Investigating prostate cancer risks in relation to occupational exposures is important because exposure levels in the workplace may be higher than in the general environment and because most workplace substances find their way into the general environment.(85) Understanding whether occupational chemicals cause prostate cancer is important not only for prevention, but it can also contribute to an understanding of carcinogenesis. While there is still limited physiologic evidence on the extent to which different exogenous chemicals may affect the prostate gland, it is known that some chemicals (i.e., dioxins, diesel emissions) can alter enzymatic activity in the prostate.(79,90) Exposure to certain chemicals such as cadmium can induce prostate tumours in animals.(91)
A great deal of interest is being directed towards the hypothesis that certain environmental chemicals may act as endocrine disruptors or modulators.(2–4,19,92,93) Exposure during development and adult years could be relevant.(94) The effects may be due to their a) mimicking endogenous hormones such as estrogens and androgens, b) antagonising endogenous hormones, c) altering the pattern of synthesis and metabolism of hormones, and/or d) modifying hormone receptors levels.
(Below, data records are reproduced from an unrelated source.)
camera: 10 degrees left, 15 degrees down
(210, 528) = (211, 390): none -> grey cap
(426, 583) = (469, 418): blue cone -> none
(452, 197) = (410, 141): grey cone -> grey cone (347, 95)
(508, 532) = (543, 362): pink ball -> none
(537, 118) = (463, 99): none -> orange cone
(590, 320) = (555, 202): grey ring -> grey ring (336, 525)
As hormonal influences are likely related to prostate cancer etiology, hormone-modulating exogenous chemicals are of particular interest.(95) Several industrial chemicals have been associated with endocrine-disrupting effects including some metals (cadmium, lead, mercury, aluminium), phenolic derivatives (phenol, bisphenol-A, pentachlorophenol, resorcinol, PCBs), phthalates (used as plasticizers), variously substituted benzenes (polycyclic aromatic hydrocarbons [PAH], benzo[a]pyrene), styrenes (used in the manufacture of plastics and rubber), carbon disulphide (used in the production of rayon), dioxin, and several organochlorine pesticides, fungicides and herbicides.(93,96–100) Extremely low exposures to some endocrine modulators (plasticizers, alkylphenols) have been found to induce adverse effects on the male reproductive tract of rodents.(100) Considerable concentrations of chlorinated hydrocarbons can accumulate in the male genital tract, in the reception zone for spermatozoa.(101) Also, endogenous estrogens are bound to the sex hormone-binding globulin while many exogenous estrogens are not, resulting in higher concentrations of free compounds.(19) Taken together, this body of evidence suggests that exposure to a wide variety of exogenous chemicals would modulate hormone levels, which in turn, could influence prostate cancer development.
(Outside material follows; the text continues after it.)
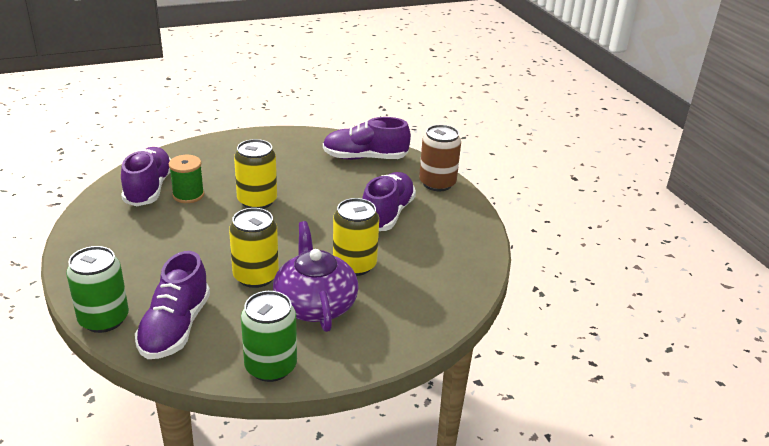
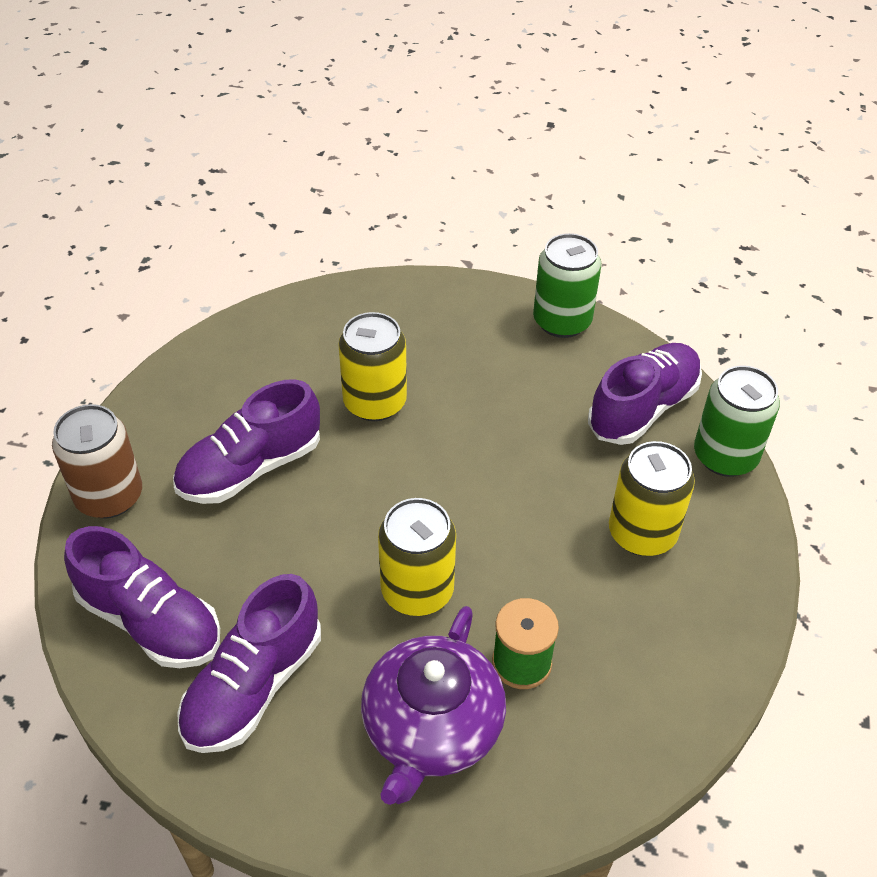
camera: 145 degrees left, 15 degrees up
(149, 189) = (583, 717): purple shoe -> purple shoe (253, 686)
(256, 276) = (510, 440): yellow can -> yellow can (642, 533)
(315, 304) = (465, 370): purple teapot -> purple teapot (431, 728)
In conclusion, farmers exposed to high levels of pesticides had a two-fold excess risk of prostate cancer compared to unexposed farmers. Exposure to diesel engine emissions was also associated with elevated risks, but statistical precision was low. Hints of excess risks were noted for other chemicals. Some of these tended to be correlated to one another, which would explain why risk estimates were similar for several of the chemicals studied. For instance, arsenic compounds and acetic acid are common ingredients in some pesticides. Conversely, activities involving agricultural machinery repairs would be expected to entail conjoint exposure to several chemicals such as lubricating oils and greases, solvents and engine emissions.
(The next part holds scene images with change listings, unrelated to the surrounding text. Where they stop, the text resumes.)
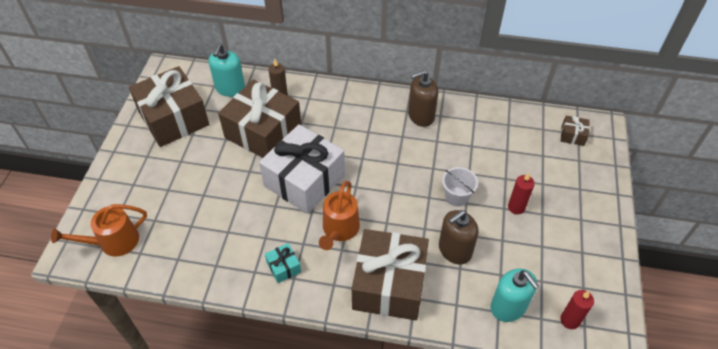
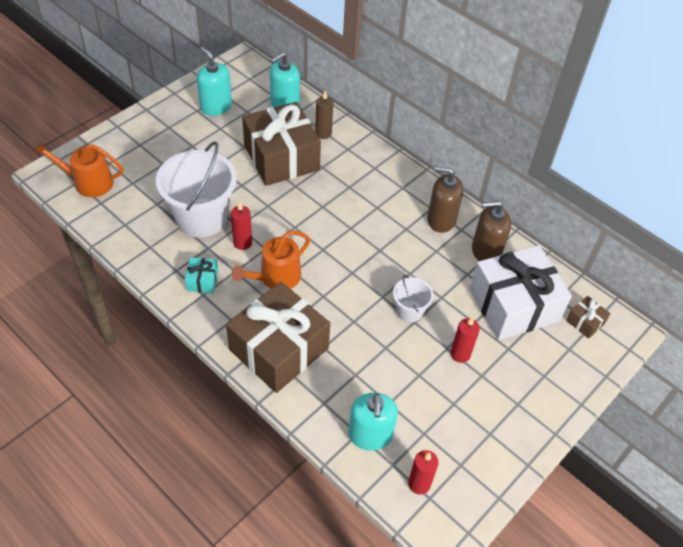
camera: 30 degrees right, 0 degrees up
(174, 118) = (216, 106): brown gift -> turquoise soap dispenser
(239, 216) = (201, 218): none -> white bucket
(290, 217) = (243, 243): none -> red candle
(304, 180) = (282, 218): white gift -> white gift (513, 305)
(454, 250) = (364, 356): brown soap dispenser -> brown soap dispenser (486, 251)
The results presented here are based on a limited sample. Nevertheless, in light of the accruing epidemiological and experimental evidence, further exploration around these potential associations is warranted. The Agricultural Health Study, a US-based prospective cohort study initiated in 1993, currently follows a large group of pesticides applicators from Iowa and North Carolina. It is hoped that upcoming results from this large study will shed light on the health risks, including prostate cancer, incurred by agricultural workers.